1.9-point MTEB improvement doesn't translate to 1.9% better real-world recall. On your data, small may equal or beat large depending on your query/document distribution. Always benchmark before committing to large's 6.5x cost.
more dimensions = better embeddings, period.
3072 dims add noise and computational cost if your retrieval task doesn't need that resolution. For short queries vs short documents (e.g., product search), small's 512 dims may be optimal. Benchmark on your specific task.
you can switch from small to large seamlessly if accuracy drops.
switching requires re-embedding your entire corpus (vector DB rebuilding).
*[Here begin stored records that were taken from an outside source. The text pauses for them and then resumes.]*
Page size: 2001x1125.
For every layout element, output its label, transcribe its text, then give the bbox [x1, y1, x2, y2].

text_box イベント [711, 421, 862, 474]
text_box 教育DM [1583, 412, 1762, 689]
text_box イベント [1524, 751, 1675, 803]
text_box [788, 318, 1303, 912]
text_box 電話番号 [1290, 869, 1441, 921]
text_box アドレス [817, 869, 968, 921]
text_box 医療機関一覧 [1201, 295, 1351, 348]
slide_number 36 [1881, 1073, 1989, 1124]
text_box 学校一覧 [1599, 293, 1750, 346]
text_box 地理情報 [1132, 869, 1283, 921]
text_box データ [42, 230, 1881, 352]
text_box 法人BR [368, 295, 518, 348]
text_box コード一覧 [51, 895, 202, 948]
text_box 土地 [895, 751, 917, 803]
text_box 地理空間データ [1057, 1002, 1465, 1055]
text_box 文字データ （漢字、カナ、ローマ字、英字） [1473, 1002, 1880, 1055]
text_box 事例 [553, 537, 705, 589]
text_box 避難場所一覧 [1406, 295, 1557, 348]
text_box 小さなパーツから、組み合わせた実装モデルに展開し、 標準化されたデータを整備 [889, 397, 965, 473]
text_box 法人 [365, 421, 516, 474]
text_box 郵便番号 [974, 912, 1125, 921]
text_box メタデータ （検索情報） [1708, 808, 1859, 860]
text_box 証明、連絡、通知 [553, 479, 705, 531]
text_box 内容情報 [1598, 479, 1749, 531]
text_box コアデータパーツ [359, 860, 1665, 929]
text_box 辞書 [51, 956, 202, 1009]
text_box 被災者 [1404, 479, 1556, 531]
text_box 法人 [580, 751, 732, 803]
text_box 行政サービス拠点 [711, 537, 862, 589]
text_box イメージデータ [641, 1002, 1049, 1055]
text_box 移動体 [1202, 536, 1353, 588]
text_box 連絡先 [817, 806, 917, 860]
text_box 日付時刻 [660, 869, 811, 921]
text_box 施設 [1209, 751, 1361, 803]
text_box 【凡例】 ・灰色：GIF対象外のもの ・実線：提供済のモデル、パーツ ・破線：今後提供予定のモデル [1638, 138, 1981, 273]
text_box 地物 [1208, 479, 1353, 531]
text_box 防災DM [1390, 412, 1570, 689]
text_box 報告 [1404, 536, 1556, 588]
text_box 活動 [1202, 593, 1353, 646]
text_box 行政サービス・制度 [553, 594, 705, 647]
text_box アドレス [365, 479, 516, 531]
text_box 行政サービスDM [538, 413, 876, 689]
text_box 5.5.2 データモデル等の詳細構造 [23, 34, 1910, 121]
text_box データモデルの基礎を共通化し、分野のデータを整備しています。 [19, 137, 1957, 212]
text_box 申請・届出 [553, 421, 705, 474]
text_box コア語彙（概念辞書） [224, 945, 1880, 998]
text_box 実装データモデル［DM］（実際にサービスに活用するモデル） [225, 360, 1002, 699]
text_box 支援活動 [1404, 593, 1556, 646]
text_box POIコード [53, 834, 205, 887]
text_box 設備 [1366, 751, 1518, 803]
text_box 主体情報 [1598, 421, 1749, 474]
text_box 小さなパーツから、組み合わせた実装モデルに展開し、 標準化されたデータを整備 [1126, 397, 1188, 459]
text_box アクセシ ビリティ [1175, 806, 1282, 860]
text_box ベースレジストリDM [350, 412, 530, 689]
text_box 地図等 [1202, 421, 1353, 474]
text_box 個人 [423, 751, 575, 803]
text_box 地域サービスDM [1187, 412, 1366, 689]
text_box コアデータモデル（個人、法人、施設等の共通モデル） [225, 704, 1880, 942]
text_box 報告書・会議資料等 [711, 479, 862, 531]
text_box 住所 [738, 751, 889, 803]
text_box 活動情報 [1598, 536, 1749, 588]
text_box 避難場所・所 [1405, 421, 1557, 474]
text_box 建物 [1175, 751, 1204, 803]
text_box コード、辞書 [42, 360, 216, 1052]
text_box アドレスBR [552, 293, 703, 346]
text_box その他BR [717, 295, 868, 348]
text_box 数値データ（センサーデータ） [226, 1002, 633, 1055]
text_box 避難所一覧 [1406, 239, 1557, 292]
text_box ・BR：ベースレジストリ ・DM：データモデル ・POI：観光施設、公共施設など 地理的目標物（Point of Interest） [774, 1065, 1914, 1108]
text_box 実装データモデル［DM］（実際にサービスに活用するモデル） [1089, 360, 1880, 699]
If you have 100M documents, re-embedding costs 100B tokens × $0.13 = $13,000. Test on a sample corpus first, not in production.
Code examples
Task: Embed a text query and retrieve the 3 most similar documents from a pre-embedded corpus using OpenAI's embedding API.
import os
from openai import OpenAI
import numpy as np
client = OpenAI(api_key=os.environ["OPENAI_API_KEY"])
# Pre-embedded documents (stored in vector DB)
docs = [
"Python is a programming language",
"The quick brown fox jumps over the lazy dog",
"Machine learning models require training data",
]
# Embed documents with text-embedding-3-small (512 dims)
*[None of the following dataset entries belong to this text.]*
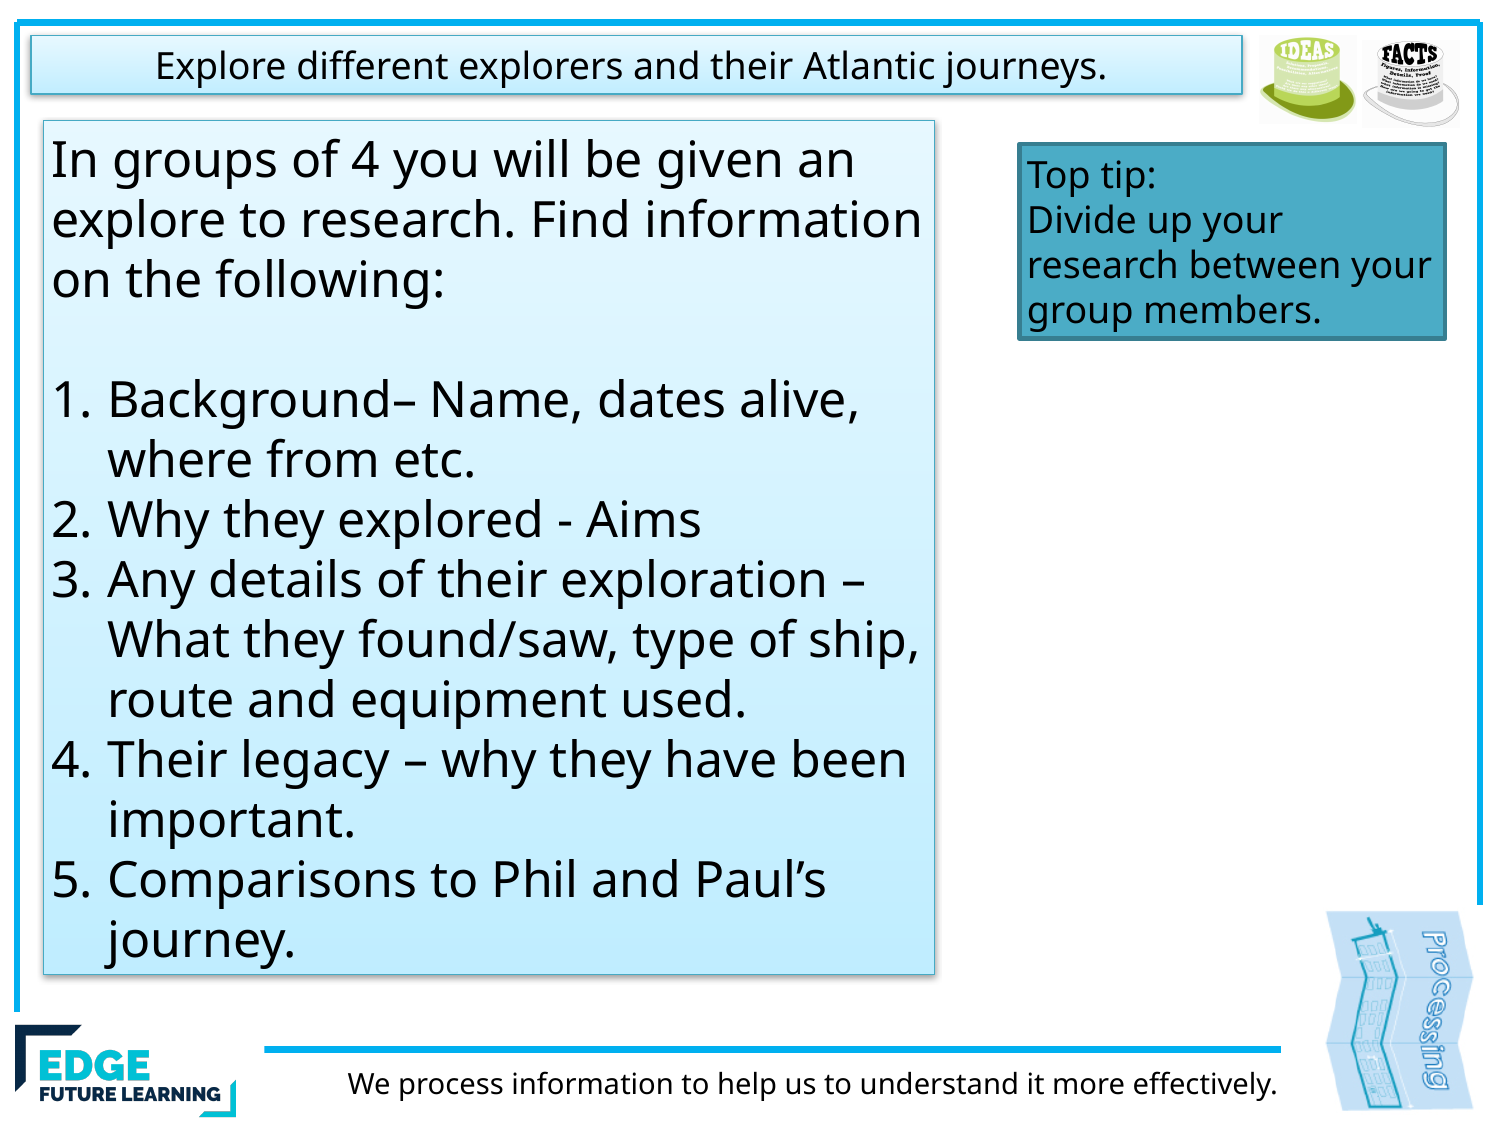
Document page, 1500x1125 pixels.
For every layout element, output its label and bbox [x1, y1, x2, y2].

picture [1362, 39, 1460, 129]
text_box [30, 35, 1243, 95]
picture [1259, 35, 1357, 124]
text_box [0, 22, 1486, 1125]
doc_embeddings = client.embeddings.create(
model="text-embedding-3-small", # 512 dimensions, $0.02/1M tokens
input=docs
).data
# Embed query
query = "What is Python?"
query_embedding = client.embeddings.create(
model="text-embedding-3-small",
input=[query]
).data[0].embedding
# Compute cosine similarity (in production, use vector DB)
similarities = [
np.dot(query_embedding, np.array(doc_emb.embedding))
for doc_emb in doc_embeddings
]
top_3_indices = np.argsort(similarities)[-3:][::-1]
for idx in top_3_indices:
print(f"Doc: {docs[idx]}, Score: {similarities[idx]:.4f}") text-embedding-3-small produces 512-dim vectors at $0.02/1M tokens. Query embeddings reuse the same model call, enabling efficient similarity matching for RAG and search applications.
import os
from openai import OpenAI
import numpy as np
client = OpenAI(api_key=os.environ["OPENAI_API_KEY"])
# Pre-embedded documents (stored in vector DB)
docs = [
"Python is a programming language",
"The quick brown fox jumps over the lazy dog",
"Machine learning models require training data",
]
# Embed documents with text-embedding-3-large (3072 dims)
doc_embeddings = client.embeddings.create(
model="text-embedding-3-large", # 3072 dimensions, $0.13/1M tokens
input=docs
).data
# Embed query
query = "What is Python?"
query_embedding = client.embeddings.create(
model="text-embedding-3-large",
input=[query]
).data[0].embedding
# Compute cosine similarity (in production, use vector DB)
similarities = [
np.dot(query_embedding, np.array(doc_emb.embedding))
for doc_emb in doc_embeddings
]
top_3_indices = np.argsort(similarities)[-3:][::-1]
for idx in top_3_indices:
print(f"Doc: {docs[idx]}, Score: {similarities[idx]:.4f}") text-embedding-3-large produces 3072-dim vectors at $0.13/1M tokens (6.5x costlier). API signature is identical to small; only the model name and resulting dimensionality differ. Vector DB retrieval logic unchanged.
Migration path
- Switching between text-embedding-3-small and text-embedding-3-large requires two steps:
- Change the model parameter from 'text-embedding-3-small' to 'text-embedding-3-large' in your client.embeddings.create() call.
- Re-embed your entire corpus and rebuild your vector DB (no code changes, but operational cost: 100M docs × $0.13/1M - $0.02/1M = $11,000 extra). The API calls are 100% compatible: same client, same distance metrics in Pinecone/Weaviate/Milvus. Before switching, benchmark both models on a 10k-document sample of your domain to verify the 1.9-point MTEB difference justifies 6.5x cost on your specific task.